▸ Письменное задание: Верните дословно отрывок из исходного фрагмента, начиная со слов «А когда мы оба» и далее до слов «соответствующими времени средствами.» включительно.

▸ Исходный фрагмент:
========

А когда мы оба успокоились и сели за стол поужинать, я снова прочел сведения из Украины о том, как возвращаются в «свои» усадьбы бежавшие из них во время революции помещики и как с помощью солдат немецкой и австрийской армии у крестьян отбирают живой и мертвый инвентарь, как крестьян наказывают… Параллельно с этим вспомнил я и сопоставил все те наказания, которым я лично подвергался на каторге за непокорность режиму. Это напомнило мне мое обещание, данное сидя еще в гнусных казематах тюремных стен, вырваться на волю и отдаться всецело делу борьбы трудящихся с их бесправием соответствующими времени средствами.

========

▸ Записи:
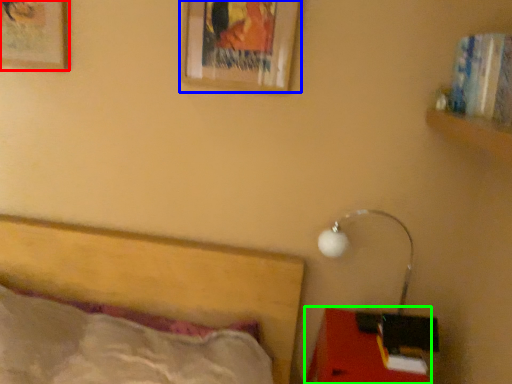
Question: Which object is positioned closest to picture frame (highlighted by a red box)? Select from picture frame (highlighted by a blue box) and furniture (highlighted by a green box).

Choices:
 (A) picture frame
 (B) furniture

Answer: (A)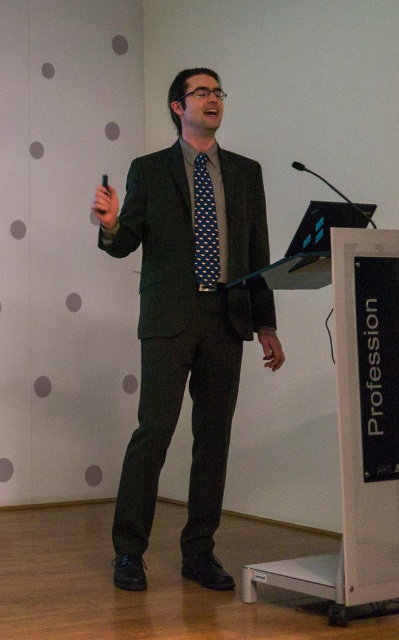
Which is above, matte black suit at center or blue dotted tie at center?

blue dotted tie at center

From the picture: Which of these two, matte black suit at center or blue dotted tie at center, stands taller?

matte black suit at center

Is point (158, 451) closer to viewer compared to point (207, 246)?

Yes, point (158, 451) is closer to viewer.

Locate an element on the screen. matte black suit at center is located at coordinates (187, 323).

Looking at this image, who is more distant from viewer, (209, 253) or (300, 164)?

Positioned behind is point (209, 253).

The height and width of the screenshot is (640, 399). Identify the location of blue dotted tie at center. (205, 227).

You are a GUI agent. You are given a task and a screenshot of the screen. Output one action in this format:
    pyautogui.click(x=<x>, y=<y>)
    Task: Click on the blue dotted tie at center
    The image size is (399, 640).
    Given the screenshot: What is the action you would take?
    pyautogui.click(x=205, y=227)

The width and height of the screenshot is (399, 640). I want to click on matte black suit at center, so click(x=187, y=323).

Is point (211, 566) closer to camera compared to point (369, 218)?

That is False.

The image size is (399, 640). Find the location of `matte black suit at center`. matte black suit at center is located at coordinates (187, 323).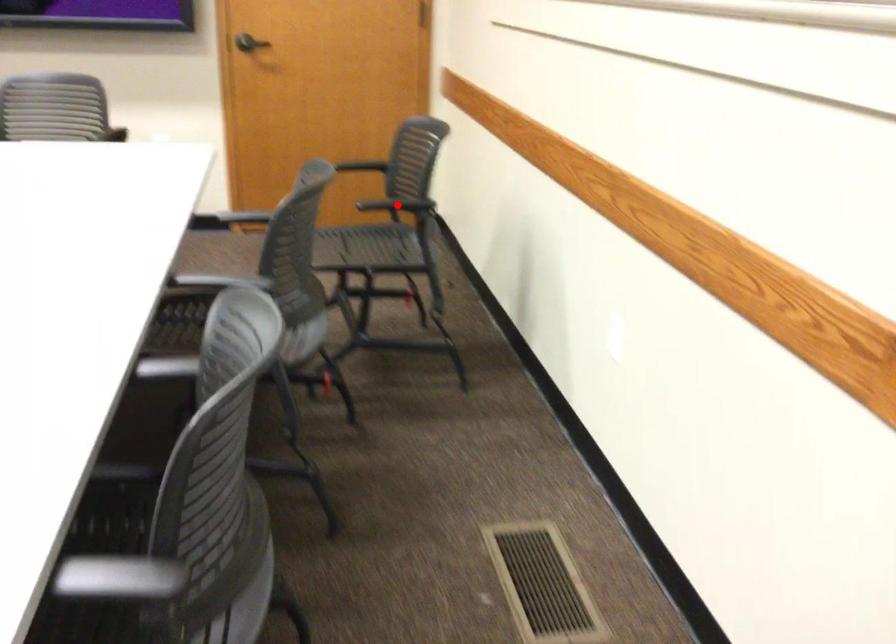
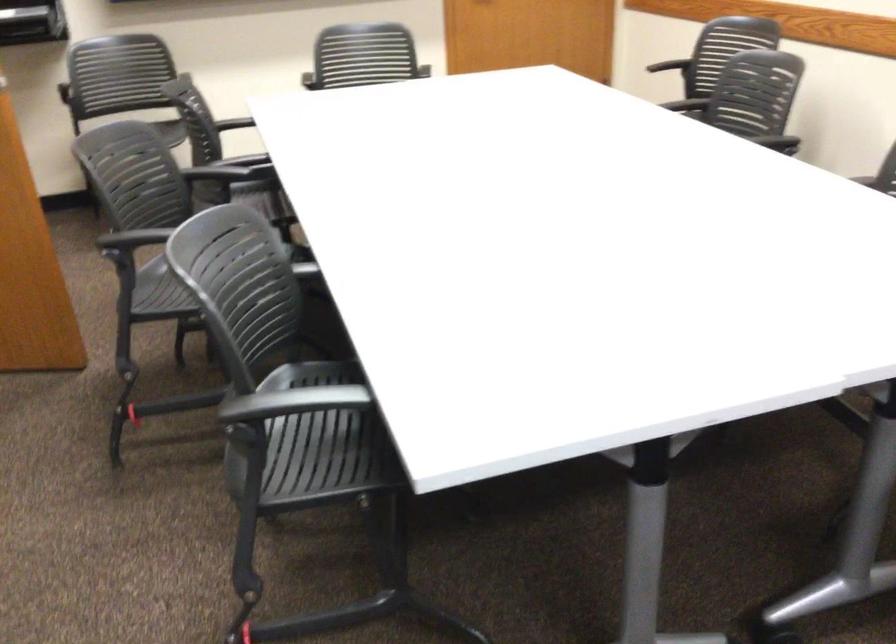
Question: I am providing you with two images of the same scene from different viewpoints. A red point is marked on the first image. Is the red point's position out of view in image 2?

Choices:
 (A) Yes
 (B) No

Answer: (A)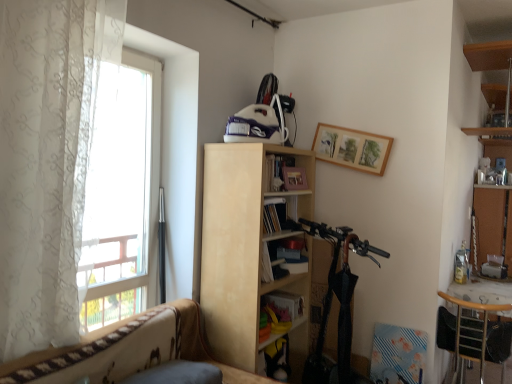
Question: Considering the positions of wooden chair at lower right and matte yellow book at center, placed as the second book when sorted from top to bottom, in the image, is wooden chair at lower right wider or thinner than matte yellow book at center, placed as the second book when sorted from top to bottom,?

Choices:
 (A) thin
 (B) wide

Answer: (B)

Question: Is point (448, 299) closer or farther from the camera than point (286, 296)?

Choices:
 (A) closer
 (B) farther

Answer: (A)

Question: Estimate the real-world distances between objects in this image. Which object is closer to the matte yellow book at center, positioned as the first book in bottom-to-top order?

Choices:
 (A) wooden chair at lower right
 (B) wooden picture frame at upper center
 (C) white sheer curtain at left
 (D) light wood bookcase at center
 (E) patterned fabric couch at lower left

Answer: (D)

Question: Which object is positioned farthest from the wooden chair at lower right?

Choices:
 (A) hardcover book at center, which is the second book from bottom to top
 (B) matte yellow book at center, placed as the second book when sorted from top to bottom
 (C) wooden picture frame at upper center
 (D) light wood bookcase at center
 (E) bare wood cabinet at right

Answer: (D)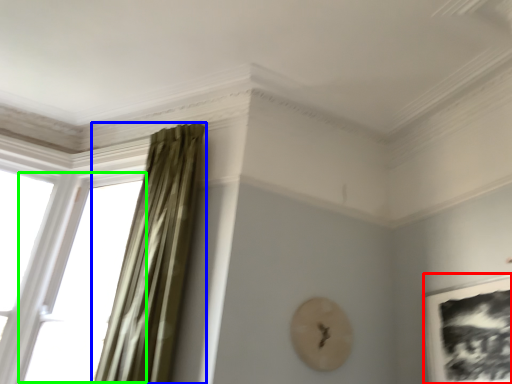
Question: Considering the real-world distances, which object is farthest from picture frame (highlighted by a red box)? curtain (highlighted by a blue box) or window (highlighted by a green box)?

Choices:
 (A) curtain
 (B) window

Answer: (B)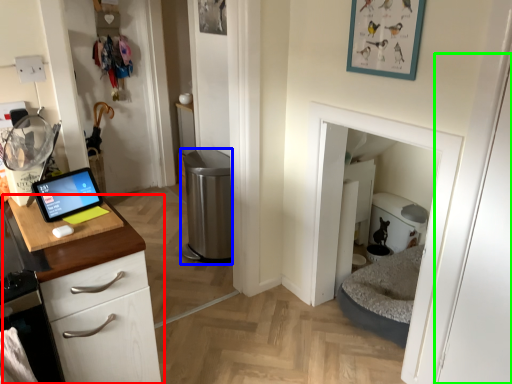
Question: Based on their relative distances, which object is nearer to cabinetry (highlighted by a red box)? Choose from appliance (highlighted by a blue box) and door (highlighted by a green box).

Choices:
 (A) appliance
 (B) door

Answer: (B)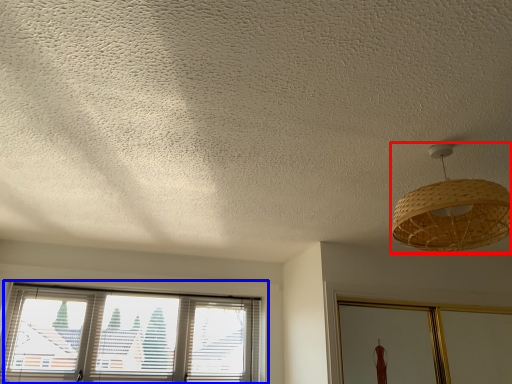
Question: Which object appears farthest to the camera in this image, lamp (highlighted by a red box) or window (highlighted by a blue box)?

Choices:
 (A) lamp
 (B) window

Answer: (B)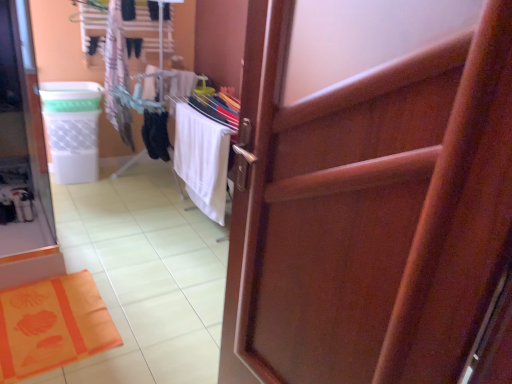
Question: Can you confirm if wooden door at center is shorter than white plastic laundry basket at left?

Choices:
 (A) yes
 (B) no

Answer: (B)

Question: Is wooden door at center thinner than white plastic laundry basket at left?

Choices:
 (A) yes
 (B) no

Answer: (A)

Question: Does wooden door at center contain white plastic laundry basket at left?

Choices:
 (A) yes
 (B) no

Answer: (B)

Question: Is wooden door at center taller than white plastic laundry basket at left?

Choices:
 (A) yes
 (B) no

Answer: (A)

Question: Can you confirm if wooden door at center is bigger than white plastic laundry basket at left?

Choices:
 (A) no
 (B) yes

Answer: (B)

Question: Is wooden door at center wider than white plastic laundry basket at left?

Choices:
 (A) yes
 (B) no

Answer: (B)

Question: Considering the relative sizes of white fabric beach towel at center and orange fabric bath mat at lower left in the image provided, is white fabric beach towel at center taller than orange fabric bath mat at lower left?

Choices:
 (A) no
 (B) yes

Answer: (B)

Question: Are white fabric beach towel at center and orange fabric bath mat at lower left making contact?

Choices:
 (A) no
 (B) yes

Answer: (A)

Question: Is white fabric beach towel at center at the right side of orange fabric bath mat at lower left?

Choices:
 (A) yes
 (B) no

Answer: (A)

Question: Does white fabric beach towel at center lie in front of orange fabric bath mat at lower left?

Choices:
 (A) no
 (B) yes

Answer: (A)

Question: Is orange fabric bath mat at lower left surrounded by white fabric beach towel at center?

Choices:
 (A) no
 (B) yes

Answer: (A)

Question: Is there a large distance between white fabric beach towel at center and orange fabric bath mat at lower left?

Choices:
 (A) yes
 (B) no

Answer: (A)

Question: Could you tell me if white plastic laundry basket at left is turned towards white fabric beach towel at center?

Choices:
 (A) yes
 (B) no

Answer: (B)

========

▸ Правильный ответ:
А когда мы оба успокоились и сели за стол поужинать, я снова прочел сведения из Украины о том, как возвращаются в «свои» усадьбы бежавшие из них во время революции помещики и как с помощью солдат немецкой и австрийской армии у крестьян отбирают живой и мертвый инвентарь, как крестьян наказывают… Параллельно с этим вспомнил я и сопоставил все те наказания, которым я лично подвергался на каторге за непокорность режиму. Это напомнило мне мое обещание, данное сидя еще в гнусных казематах тюремных стен, вырваться на волю и отдаться всецело делу борьбы трудящихся с их бесправием соответствующими времени средствами.